Last week, the chamber passed a budget amendment that would allow the state to use its eminent domain powers to purchase, condemn or somehow seize sets, equipment and other property of a production that left the state.
The high-stakes debate has captured the attention of the national media, including “Good Morning America,” which ran a segment Sunday that featured an interview with the author of the amendment, Del. C. William Frick (D-Montgomery).
While the state is likely to continue offering a tax credit, the House has yet to tip its hand as to how generous it will be.
Will lawmakers seek to undo a court ruling on bail hearings?
The escalating debate over how to fix Maryland’s method of setting bail for criminal defendants – and whether the system is even really broken – is expected to occupy lawmakers again this week.
With time running out, the legislature has been trying to address concerns raised by the state’s highest court that too many people are unnecessarily locked up before trial, often because they lack adequate legal representation.
The Court of Appeals, in DeWolfe v. Richmond, held that all defendants are entitled to an attorney even at the earliest judicial proceedings—and that includes poor defendants who cannot afford legal counsel.
Leading lawmakers say the bill for such representation could be staggering, because the state would have to supply attorneys at duplicative bail hearings before District Court commissioners and judges.
This week the Senate is scheduled to debate final passage of a proposal by Sen. Brian E. Frosh (D-Montgomery) to streamline the process by creating a new agency to screen arrestees. The approach is intended to eliminate one layer of bail review by replacing District Court commissioners with a new executive-branch department whose computerized analysis would determine which defendants could go and which posed flight risks or a threat of committing new offenses.
But others would like to see the General Assembly scrap the Court of Appeals rulings altogether. Among them is Sen. Robert A. Zirkin (D-Baltimore County), who is urging colleagues to pass a constitutional amendment nullifying the court rulings. His legislation is scheduled to be heard by the Judicial Proceedings Committee on Tuesday.
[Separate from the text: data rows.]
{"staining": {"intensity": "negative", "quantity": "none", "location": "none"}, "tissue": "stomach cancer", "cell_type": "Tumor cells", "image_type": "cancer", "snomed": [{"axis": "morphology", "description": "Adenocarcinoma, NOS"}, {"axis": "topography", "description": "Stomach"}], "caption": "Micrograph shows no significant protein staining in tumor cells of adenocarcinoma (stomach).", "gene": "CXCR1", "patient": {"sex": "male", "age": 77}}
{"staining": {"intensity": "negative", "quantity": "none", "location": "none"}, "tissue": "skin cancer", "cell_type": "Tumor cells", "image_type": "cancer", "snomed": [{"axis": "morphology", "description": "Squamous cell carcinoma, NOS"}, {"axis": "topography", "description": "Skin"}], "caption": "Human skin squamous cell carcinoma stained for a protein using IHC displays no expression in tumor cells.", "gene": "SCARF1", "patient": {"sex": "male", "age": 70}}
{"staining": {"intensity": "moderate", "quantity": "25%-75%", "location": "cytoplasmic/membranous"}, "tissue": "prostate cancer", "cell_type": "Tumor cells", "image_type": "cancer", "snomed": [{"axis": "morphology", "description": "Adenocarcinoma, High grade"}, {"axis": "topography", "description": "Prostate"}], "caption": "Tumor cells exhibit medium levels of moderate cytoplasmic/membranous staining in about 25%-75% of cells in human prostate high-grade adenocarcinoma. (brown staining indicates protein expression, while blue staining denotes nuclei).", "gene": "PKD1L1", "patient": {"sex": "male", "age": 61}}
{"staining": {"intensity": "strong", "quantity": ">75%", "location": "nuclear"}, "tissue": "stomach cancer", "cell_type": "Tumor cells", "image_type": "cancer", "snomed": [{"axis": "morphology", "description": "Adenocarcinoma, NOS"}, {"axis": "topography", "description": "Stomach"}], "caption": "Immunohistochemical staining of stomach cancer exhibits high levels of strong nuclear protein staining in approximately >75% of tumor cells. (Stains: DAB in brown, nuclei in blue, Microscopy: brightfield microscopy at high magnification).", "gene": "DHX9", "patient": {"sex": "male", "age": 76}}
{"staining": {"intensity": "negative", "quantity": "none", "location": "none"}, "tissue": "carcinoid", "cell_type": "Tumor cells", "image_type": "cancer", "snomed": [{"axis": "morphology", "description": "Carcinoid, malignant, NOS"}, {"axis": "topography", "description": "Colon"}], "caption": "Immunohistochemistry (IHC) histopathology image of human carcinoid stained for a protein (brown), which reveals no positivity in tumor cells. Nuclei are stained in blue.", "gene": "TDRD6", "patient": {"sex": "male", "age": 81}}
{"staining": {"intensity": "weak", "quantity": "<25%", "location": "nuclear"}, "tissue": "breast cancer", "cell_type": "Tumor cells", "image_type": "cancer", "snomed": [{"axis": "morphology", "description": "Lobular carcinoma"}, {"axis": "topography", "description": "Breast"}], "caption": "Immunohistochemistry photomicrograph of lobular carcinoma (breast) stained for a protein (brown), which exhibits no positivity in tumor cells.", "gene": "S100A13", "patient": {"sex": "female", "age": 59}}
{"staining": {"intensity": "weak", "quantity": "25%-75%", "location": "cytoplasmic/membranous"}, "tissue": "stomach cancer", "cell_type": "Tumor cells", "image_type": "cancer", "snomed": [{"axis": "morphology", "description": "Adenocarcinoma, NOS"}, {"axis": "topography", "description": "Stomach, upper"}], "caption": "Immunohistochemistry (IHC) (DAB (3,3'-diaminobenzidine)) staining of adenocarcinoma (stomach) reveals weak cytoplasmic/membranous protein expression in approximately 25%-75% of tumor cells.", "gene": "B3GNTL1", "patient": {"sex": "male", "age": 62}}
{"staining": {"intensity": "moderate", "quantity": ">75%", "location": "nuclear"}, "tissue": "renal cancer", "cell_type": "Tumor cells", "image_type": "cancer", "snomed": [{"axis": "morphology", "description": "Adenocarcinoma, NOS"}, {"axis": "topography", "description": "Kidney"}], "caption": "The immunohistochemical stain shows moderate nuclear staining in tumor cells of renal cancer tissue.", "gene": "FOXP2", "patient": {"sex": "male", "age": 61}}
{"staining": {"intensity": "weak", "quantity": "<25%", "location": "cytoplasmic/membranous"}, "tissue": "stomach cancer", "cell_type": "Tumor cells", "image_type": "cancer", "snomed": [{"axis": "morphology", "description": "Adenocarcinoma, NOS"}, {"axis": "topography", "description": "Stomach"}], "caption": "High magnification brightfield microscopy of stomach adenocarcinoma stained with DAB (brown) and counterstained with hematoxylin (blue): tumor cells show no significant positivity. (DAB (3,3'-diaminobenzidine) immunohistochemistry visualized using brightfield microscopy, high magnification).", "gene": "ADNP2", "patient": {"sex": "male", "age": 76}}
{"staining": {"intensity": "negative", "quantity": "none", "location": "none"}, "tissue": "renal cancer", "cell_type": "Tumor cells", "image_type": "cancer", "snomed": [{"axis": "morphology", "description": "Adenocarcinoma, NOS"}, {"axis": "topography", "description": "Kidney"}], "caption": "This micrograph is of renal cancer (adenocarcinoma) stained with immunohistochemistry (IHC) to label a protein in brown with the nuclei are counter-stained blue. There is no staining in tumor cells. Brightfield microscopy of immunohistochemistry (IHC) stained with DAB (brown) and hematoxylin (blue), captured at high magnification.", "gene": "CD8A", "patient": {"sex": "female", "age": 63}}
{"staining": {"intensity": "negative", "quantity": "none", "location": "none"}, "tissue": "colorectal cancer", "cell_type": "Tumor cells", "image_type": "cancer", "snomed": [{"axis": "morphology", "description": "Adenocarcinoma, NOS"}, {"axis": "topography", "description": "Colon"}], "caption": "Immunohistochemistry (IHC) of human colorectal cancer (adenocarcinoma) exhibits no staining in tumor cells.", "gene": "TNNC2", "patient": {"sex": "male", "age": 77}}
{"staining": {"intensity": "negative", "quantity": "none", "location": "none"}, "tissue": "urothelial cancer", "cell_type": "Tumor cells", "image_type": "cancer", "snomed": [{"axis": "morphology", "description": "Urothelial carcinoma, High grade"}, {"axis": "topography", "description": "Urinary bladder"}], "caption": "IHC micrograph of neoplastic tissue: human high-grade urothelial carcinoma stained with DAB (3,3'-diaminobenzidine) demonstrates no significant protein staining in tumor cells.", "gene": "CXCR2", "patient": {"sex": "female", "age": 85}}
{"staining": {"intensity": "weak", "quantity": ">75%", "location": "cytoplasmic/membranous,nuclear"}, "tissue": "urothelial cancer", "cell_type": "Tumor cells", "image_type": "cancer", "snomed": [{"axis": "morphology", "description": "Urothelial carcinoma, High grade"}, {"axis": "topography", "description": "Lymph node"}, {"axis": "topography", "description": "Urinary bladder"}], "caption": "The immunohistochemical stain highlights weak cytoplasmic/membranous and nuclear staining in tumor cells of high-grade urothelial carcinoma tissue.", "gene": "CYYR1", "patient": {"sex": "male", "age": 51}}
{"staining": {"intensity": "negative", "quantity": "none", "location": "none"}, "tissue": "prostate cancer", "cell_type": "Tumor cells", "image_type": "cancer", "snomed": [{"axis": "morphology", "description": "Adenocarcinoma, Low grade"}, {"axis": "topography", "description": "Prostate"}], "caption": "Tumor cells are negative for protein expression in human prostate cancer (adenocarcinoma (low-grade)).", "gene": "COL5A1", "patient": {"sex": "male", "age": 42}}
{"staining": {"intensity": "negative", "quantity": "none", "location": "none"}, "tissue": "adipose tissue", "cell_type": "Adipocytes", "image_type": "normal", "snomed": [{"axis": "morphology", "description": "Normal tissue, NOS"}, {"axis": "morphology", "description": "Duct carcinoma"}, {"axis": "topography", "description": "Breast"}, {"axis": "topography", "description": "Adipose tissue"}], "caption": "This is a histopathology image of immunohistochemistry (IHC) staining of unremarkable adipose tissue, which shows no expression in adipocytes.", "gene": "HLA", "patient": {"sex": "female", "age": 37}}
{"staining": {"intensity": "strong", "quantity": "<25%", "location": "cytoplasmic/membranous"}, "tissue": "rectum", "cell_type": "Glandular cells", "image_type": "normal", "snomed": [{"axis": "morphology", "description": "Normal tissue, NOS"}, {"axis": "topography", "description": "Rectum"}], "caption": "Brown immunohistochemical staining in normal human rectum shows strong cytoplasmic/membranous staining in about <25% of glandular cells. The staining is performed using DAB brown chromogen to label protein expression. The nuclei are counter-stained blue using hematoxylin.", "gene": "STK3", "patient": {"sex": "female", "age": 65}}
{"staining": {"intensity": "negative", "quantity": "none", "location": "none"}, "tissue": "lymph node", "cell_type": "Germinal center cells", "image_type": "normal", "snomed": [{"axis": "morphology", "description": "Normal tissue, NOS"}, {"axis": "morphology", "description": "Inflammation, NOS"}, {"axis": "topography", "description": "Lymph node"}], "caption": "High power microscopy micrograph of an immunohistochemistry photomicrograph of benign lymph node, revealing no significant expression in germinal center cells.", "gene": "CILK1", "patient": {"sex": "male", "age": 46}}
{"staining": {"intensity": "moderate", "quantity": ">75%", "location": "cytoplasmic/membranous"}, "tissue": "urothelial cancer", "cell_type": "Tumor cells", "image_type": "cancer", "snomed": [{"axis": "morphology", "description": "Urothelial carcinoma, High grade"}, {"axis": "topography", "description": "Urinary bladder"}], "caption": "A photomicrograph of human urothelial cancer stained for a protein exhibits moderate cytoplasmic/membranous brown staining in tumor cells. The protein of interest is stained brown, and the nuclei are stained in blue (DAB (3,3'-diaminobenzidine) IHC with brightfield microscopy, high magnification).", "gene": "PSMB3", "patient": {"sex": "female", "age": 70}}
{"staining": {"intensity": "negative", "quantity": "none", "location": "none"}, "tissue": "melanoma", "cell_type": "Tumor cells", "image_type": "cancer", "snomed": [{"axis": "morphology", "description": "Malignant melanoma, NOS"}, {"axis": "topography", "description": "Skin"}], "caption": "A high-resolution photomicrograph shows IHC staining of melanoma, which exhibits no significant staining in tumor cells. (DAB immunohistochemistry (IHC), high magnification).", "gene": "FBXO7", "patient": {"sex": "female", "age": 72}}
Will efforts to decriminalize marijuana wither on the vine in the House Judiciary Committee?
In a session where several marijuana-related bills were introduced, this much seems clear: Outright legalization — as in Colorado — isn’t happening this year, but lawmakers seem determined to reach a compromise in the final week on legislation expanding the state’s unworkable medical marijuana law.
The bigger mystery concerns the fate of a bill that would subject those caught will small amounts of the drug only to civil penalties rather than the risk of jail time and a criminal record.
Legislation to do that — which comfortably passed the Senate — remains bottled up in House Judiciary, where the panel’s chairman, Del. Joseph F. Vallario Jr. (D-Prince George’s), is not on board.
Supporters believe they would have the support of a majority of delegates on the House floor, if the bill gets that far. But in the remaining week, there are no signs that the legislation is a priority for either House Speaker Michael E. Busch (D-Anne Arundel) nor O’Malley, who rose to political prominence as a law-and-order mayor of Baltimore.